Труднее, чем мне или дельбубу, пришлось при переходе воплощению Фартожа. Суть его Силы, как уже говорилось, состояла в упорядочивании и потому взаимно отталкивалась эта суть от сути Дороги Сна, от непрерывных и хаотичных на первый взгляд изменений.
Но неспроста называли Фартожа Лахсотила, дабы отличать от других высших магов, древним и великим, а ещё иногда – учителем учителей. В конце концов при помощи заклятий высшего порядка смог он построить вокруг своего воплощения оболочку, которая не отрицала изменчивость, но при этом включала её в форму высшей гармонии. Так Фартож Лахсотил, сперва отказавшись от старого тела и старой жизни, получил на Дороге Сна благодаря своему искусству, поистине невероятному, новое качество, которое также можно назвать жизнью. Только эта новая жизнь отличалась от прежней, им утраченной, сильнее, чем жизнь животного отличается от жизни растения. Существом иного порядка стал древний – и пока я дышу и помню, не забуду этого, и не перестану стремиться приблизиться к его достижениям. Не ради того, чтобы повторить: некоторые деяния истинно неповторимы, – но хотя бы ради драгоценных крупинок понимания.

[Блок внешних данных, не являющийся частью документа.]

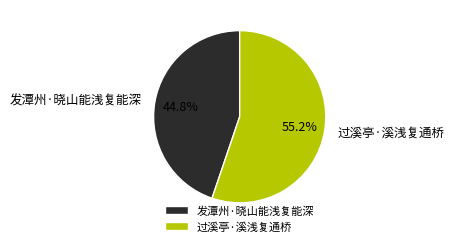

What is the total percentage of 发潭州·晓山能浅复能深 and 过溪亭·溪浅复通桥?

100.0%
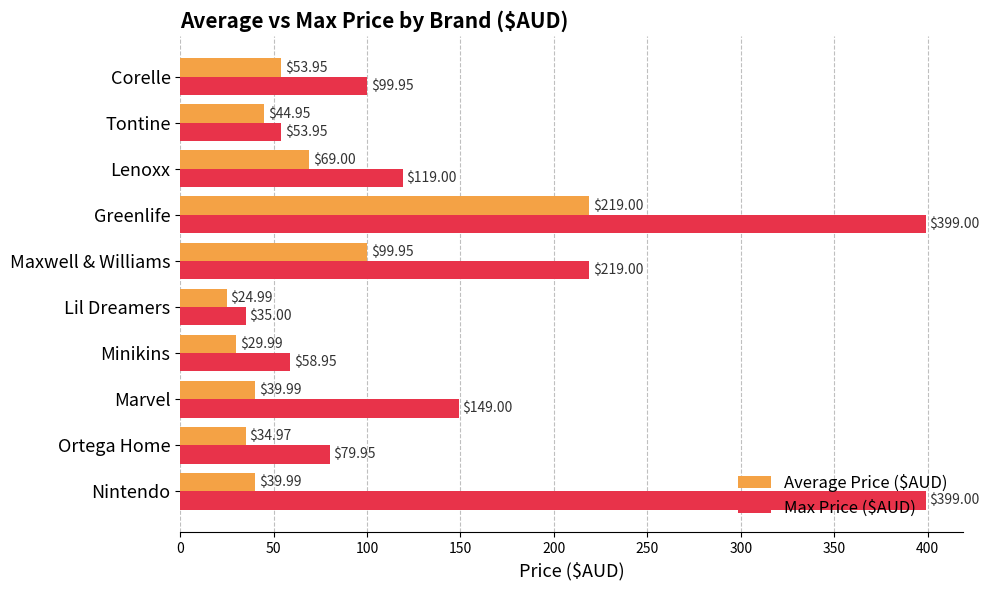

Which category has the lowest value in the Average Price ($AUD) series?

Lil Dreamers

Будучи среди нас единственным "живым", Фартож-голем был также и сильнейшим, и к тому же обладателем особой Силы. Говоря кратко, он кристаллизовал вокруг себя реальность, причём область кристаллизации стремительно росла. Я ощутил , как борется сам с собой древний, стремясь ограничить своё влияние. Но у него получилось мало что, так как изменение, которому подверг он сам себя и которое наделило его новой жизнью, было много сильнее изменчивости Дороги Сна. Тогда он, обратившись к нам, сказал:
– Придётся мне оставить мысль о том, чтобы путешествовать с тобой по Дороге Сна, Рин Бродяга. Не уйдёшь ты далеко с таким спутником, да и вся эта часть реальности скоро перестанет быть частью Дороги. Воистину прав ты был, говоря, что во мне много от риллу. Наблюдая, как из самого моего присутствия рождается нечто, способное со временем стать новым миром Пестроты, я сознаю, что за минувшие тысячелетия стал слишком "тяжёл".
– Во всяком случае, – сказал я, – твоё появление на Дороге Сна нельзя назвать напрасным. И я говорю не о сотворении нового мира.
– Да. Я снова жив – и жив благодаря тебе. Ты рассчитался со мной, быстрее, чем я думал. Впрочем, как я заметил, ты вообще всё делаешь быстро… разумеется, за исключением того, что делаешь оченьбыстро.
– Вряд ли можно назвать меня рассчитавшимся сполна. Ведь моё, а не твоё желание привело нас сюда, и свою поразительную новую жизнь ты получил без моей помощи.
– Но именно ты открыл для меня проход на Дорогу Сна: я не владею необходимыми для этого чарами, что и не удивительно. Кроме того, ты также показал мне путь в Пятилучник и избавил, хотя бы на время, от назойливых покушений со стороны наймитов Мифрила и некоторых других… существ. Потому скажу я без лукавства, что мы с тобой в полном расчёте, Рин Бродяга.
Фартожу присущ был своеобразный строй речи, архаический, но при этом по-своему очаровательный. Я же привык подстраиваться под собеседника и ответствовал ему так:
– Если таково твоё мнение, не стану спорить. Но если моя помощь потребуется тебе в чём бы то ни было: в исследовании ли реальности, в плетении ли заклятий, в войне или беседе, – знай, что ты можешь на меня рассчитывать.